## Brano da leggere

Si chiama “Cogito ergo sum” l’ultimo minidossier di OpenPolis dedicato alla galassia dei think tank italiani. Ovvero ai “pensatoi” che, con sempre maggiore frequenza, svolgono un ruolo importante nel contesto politico e sociale del Paese, proponendosi come entità para-partitiche capaci di intercettare finanziamenti e affiliazioni.
Ma quanti sono e cosa fanno esattamente? OpenPolis ne ha contati 65, 58 dei quali (pari all’89,23% del totale) organizzano convegni e seminari e 39 (corrispondenti al 60%) promuovono attività editoriali. Un mondo dai confini in continua espansione, se è vero – come viene evidenziato nel minidossier – che le persone coinvolte, a vario titolo, nella reggenza di questi “pensatoi” sono oltre 1.540.

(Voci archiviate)
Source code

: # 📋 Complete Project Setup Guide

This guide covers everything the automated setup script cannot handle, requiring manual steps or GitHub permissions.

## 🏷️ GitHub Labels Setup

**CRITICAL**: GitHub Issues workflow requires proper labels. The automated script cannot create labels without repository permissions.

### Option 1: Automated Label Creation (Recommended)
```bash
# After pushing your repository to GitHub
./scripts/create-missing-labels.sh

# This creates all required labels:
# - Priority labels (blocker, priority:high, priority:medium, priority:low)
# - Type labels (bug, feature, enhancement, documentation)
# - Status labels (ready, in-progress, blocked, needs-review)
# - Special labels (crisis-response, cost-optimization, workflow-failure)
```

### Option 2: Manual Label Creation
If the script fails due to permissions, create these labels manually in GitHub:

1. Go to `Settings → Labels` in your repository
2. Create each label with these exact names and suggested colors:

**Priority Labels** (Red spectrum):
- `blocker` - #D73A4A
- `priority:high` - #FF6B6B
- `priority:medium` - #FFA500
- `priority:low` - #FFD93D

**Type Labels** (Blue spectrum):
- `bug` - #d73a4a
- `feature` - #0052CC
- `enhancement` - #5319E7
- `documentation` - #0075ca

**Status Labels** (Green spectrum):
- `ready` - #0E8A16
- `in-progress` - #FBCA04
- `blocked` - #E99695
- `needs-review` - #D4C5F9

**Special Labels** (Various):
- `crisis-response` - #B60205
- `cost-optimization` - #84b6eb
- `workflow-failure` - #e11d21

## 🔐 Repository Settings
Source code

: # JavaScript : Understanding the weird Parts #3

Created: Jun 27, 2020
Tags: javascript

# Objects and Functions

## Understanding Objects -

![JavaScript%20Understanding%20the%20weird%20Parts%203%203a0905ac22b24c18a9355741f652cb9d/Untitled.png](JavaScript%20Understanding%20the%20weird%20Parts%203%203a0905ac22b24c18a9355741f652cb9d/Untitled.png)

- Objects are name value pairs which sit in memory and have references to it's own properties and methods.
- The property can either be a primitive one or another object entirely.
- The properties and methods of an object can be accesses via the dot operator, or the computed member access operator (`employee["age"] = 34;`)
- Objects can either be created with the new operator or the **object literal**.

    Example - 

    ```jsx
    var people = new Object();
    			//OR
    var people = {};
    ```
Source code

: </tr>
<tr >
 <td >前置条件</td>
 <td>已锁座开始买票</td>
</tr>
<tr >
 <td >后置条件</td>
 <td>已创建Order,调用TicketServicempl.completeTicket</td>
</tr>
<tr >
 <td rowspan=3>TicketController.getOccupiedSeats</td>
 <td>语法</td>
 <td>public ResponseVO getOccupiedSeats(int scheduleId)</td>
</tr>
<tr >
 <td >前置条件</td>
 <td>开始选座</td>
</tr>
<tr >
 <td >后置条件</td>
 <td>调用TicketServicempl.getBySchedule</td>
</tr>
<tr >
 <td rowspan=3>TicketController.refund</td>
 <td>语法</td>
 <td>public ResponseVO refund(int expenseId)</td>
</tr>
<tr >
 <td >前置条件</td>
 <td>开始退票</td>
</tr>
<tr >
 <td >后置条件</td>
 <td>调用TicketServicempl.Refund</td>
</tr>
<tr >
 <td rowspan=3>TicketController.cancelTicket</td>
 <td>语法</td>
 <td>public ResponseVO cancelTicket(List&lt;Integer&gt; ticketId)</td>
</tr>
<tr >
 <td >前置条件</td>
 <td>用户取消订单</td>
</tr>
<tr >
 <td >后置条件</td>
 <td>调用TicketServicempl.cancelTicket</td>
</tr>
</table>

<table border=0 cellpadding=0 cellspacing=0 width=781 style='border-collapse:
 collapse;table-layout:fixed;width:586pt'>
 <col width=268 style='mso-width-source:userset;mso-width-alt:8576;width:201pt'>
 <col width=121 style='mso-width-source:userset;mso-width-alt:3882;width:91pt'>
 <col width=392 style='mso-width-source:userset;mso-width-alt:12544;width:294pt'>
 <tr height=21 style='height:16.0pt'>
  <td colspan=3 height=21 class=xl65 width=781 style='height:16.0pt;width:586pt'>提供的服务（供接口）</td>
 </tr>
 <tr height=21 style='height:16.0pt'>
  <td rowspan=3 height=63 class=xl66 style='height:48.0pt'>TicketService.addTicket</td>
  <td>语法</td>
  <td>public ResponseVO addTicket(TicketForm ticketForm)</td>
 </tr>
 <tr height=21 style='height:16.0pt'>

## Istruzioni dell'esercizio
1/ Ricopia fedelmente il passo del brano sui think tank italiani che comincia con "Ma quanti sono" e prosegue fino a "sono oltre 1.540.".
2/ Secondo il brano sui think tank italiani, quanti think tank ha contato OpenPolis?
3/ Continua il brano sui think tank italiani dopo la sua ultima frase.
Le voci archiviate non servono per svolgere l'esercizio.

## Risposte
1/
Ma quanti sono e cosa fanno esattamente? OpenPolis ne ha contati 65, 58 dei quali (pari all’89,23% del totale) organizzano convegni e seminari e 39 (corrispondenti al 60%) promuovono attività editoriali. Un mondo dai confini in continua espansione, se è vero – come viene evidenziato nel minidossier – che le persone coinvolte, a vario titolo, nella reggenza di questi “pensatoi” sono oltre 1.540.

2/ OpenPolis ha contato 65 think tank.

3/
Persone non qualunque, sia chiaro. La ricognizione di OpenPolis ha, infatti, certificato che il 36,15% dei membri dei think tank nostrani proviene dal mondo della politica, il 35,95% da quello accademico, mentre l’11% vanta una carriera imprenditoriale di lungo corso.
E non si creda che questi “pensatoi” siano sconnessi tra loro. Anzi: l’80% ruota intorno a quattro “stelle polari”: Italiani Europei (la fondazione presieduta dall’ex premier Massimo D’Alema), Astrid (retta dall’ex presidente della Cassa Depositi e Prestiti, Franco Bassanini), Fondazione Italia Usa (che fa capo all’ex senatrice Barbara Contini) e Aspen (che vanta, nel suo board, l’ex ministro dell’Economia Giulio Tremonti e l’ex premier Giuliano Amato).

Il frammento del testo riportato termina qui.